[Passage for review]

15 de julio 2016
Last November, the Environmental Resources Management firm (ERM) contracted by the Chinese franchisee HKND completed and published their “Environmental and Social Impact Study” of the proposed Nicaraguan canal.
The documents that are still accessible show the design that the HKND consortium has conceived for the construction of this project worthy of the Pharaohs, including the excavation of a trench through the bed of the Great Lake of Nicaragua (Cocibolca). The proposed trench to be dredged will stretch some 105 kilometers (65 miles) - from the mouth of the Tule river across to the Las Lajas river - with a depth of some 30 meters and a width that varies from 300 to 500 meters, some 3-5 city blocks.
The franchise agency declares proudly: “The project would include the greatest earth-moving operation in history, since it would require the excavation of approximately 5 billion cubic meters of material (p. 104 vol. 1). As part of this, it assures us that it will excavate some 750 million cubic meters (about 18 million mining trucks, each carrying 40 tons full of rocks, sand and mud) from the bottom of Cocibolca to allow passage of the largest shipping vessels in the world, much larger than those that can currently pass through the widened Panama Canal.
The technical difficulties and environmental and social impacts that this initiative, protected under Law #840, would bring to the territory around Rivas and to the Caribbean have prompted a justifiable clamor of denunciation among the affected populations. However, besides this, the possible consequences for Lake Cocibolca, Nicaragua’s most important natural resource, warrant an objective examination of HKND’s expectations regarding the weakest and most vulnerable link in the project’s engineering.
These paragraphs then, refer solely to HKND’s absurd proposal for the disposition of the material to be dredged from the bottom of Cocibolca. I’d like to focus interest and public attention on our foreknowledge of the grave environmental, social and economic risks that such bad engineering could have on the national interests, causing irreversible damages.

[/Passage for review]
[Collected material]

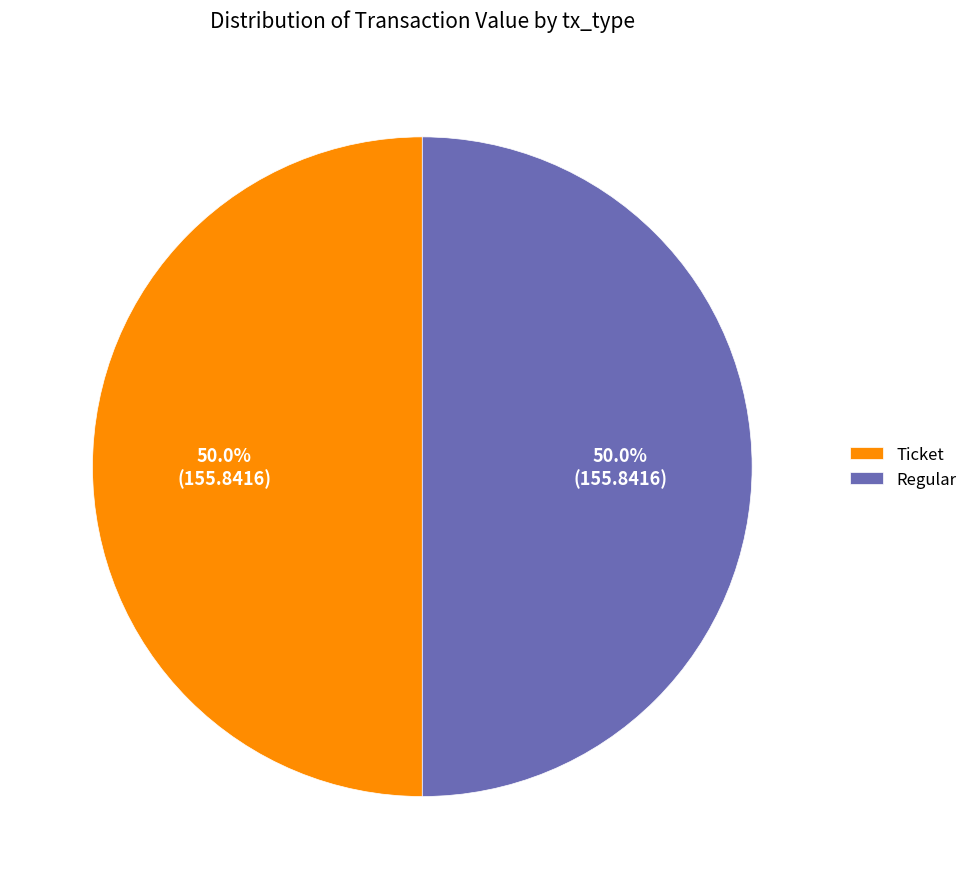

What is the total percentage of Ticket and Regular?

100.0%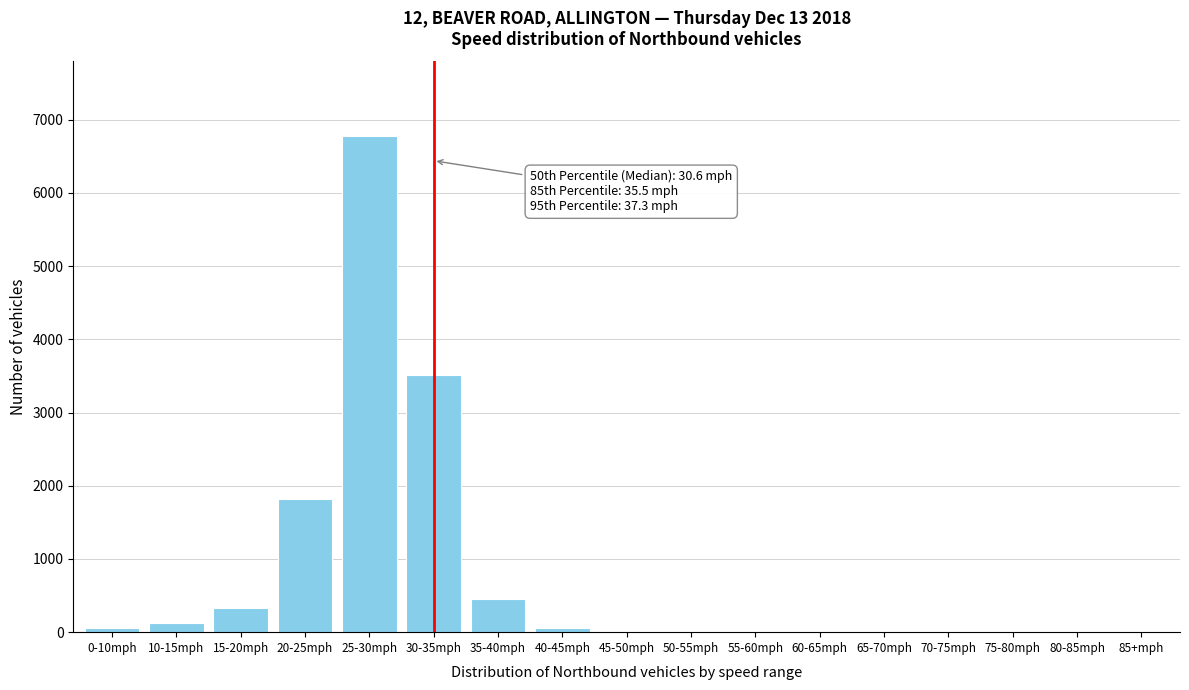

Where is the data nearest to the value 3389?

30-35mph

[/Collected material]

- Written task 1: According to the article on the Nicaraguan canal, about how deep would the trench dredged through Lake Cocibolca be?
- Written task 2: In the article on the Nicaraguan canal, what materials do the 40-ton mining trucks carry? List them all.
- Written task 3: Continue the article on the Nicaraguan canal from its final paragraph.

- Response 1: About 30 meters.

- Response 2: Rocks, sand, and mud.

- Response 3:
In Volume 8 of the above-noted Environmental and Social Impact Study, in the section “Effects of dredging” , we see the following figure that depicts two artificial islands in the lake as the “mound at the bottom of the lake for disposition of the dredged material” or “a non-encircled installation (LN-OW1) “ about which, surprisingly, there is no accompanying design in any of the 15 volumes of the study, no architectonic drawing or physical description of its geometry, even though it has to do with the structure of largest size (it would be visible from space) and of the greatest impact on the lake system of all the works proposed for the construction of this improbable canal.
Due to the lack of adequate projections in the design of this mound, dike or wall, its grave impact on Lake Cocibolca passes unnoticed in the recommendations that ERM presents, a fact that is inadmissible according to the International Finance Corporation’s Equator Principles, [a risk management framework established for determining, assessing and managing environmental and social risk in projects]. This element alone would invalidate any governmental consideration of carrying out the project, dismissing and rejecting the initiative once and for all and leaving the idea of executing this Project definitively disqualified.
Through experience, we know that if we plant a tree and excavate a hole in the ground that is 30 centimeters in diameter and 40 cm deep, this is going to leave a mound of leftover dirt that is approximately 30 cm in diameter and 40 cm tall once the tree has been planted. The volume of the extracted earth doesn’t disappear. Perhaps you’ve noted that once a deceased person has been buried, a quantity of earth proportional to the size of the buried casket is left over - normally a hillock some 2 meters long and 60 cm high that is piled around the tomb or on top of it.
Following the same train of thought, we can then understand that by excavating the trench on the bottom of this shallow lake (whose average depth is 12 meters according to INFONAC’s 1972 bathymetric map) HKND would forcibly deposit along the length of the 105 kilometers to be excavated, a pile that is 300-500 meters wide and some 30 meters high, becoming a wall that runs parallel to the trench.
Moreover, the trench is to be located along the southern edge of the lake. Considering that Cocibolca’s depth is lowest in this area - as every fisherman or traveler to the southeast zone knows – we then see that this dike or wall would rise some 10-20 meters above the surface of the water. The purpose of placing this longitudinal mass leeward is to avoid having the enormous natural force of the constant northeast to southwest winds, responsible for the formation of lake currents (Langmuir circulation), end up returning the sediments to the trench.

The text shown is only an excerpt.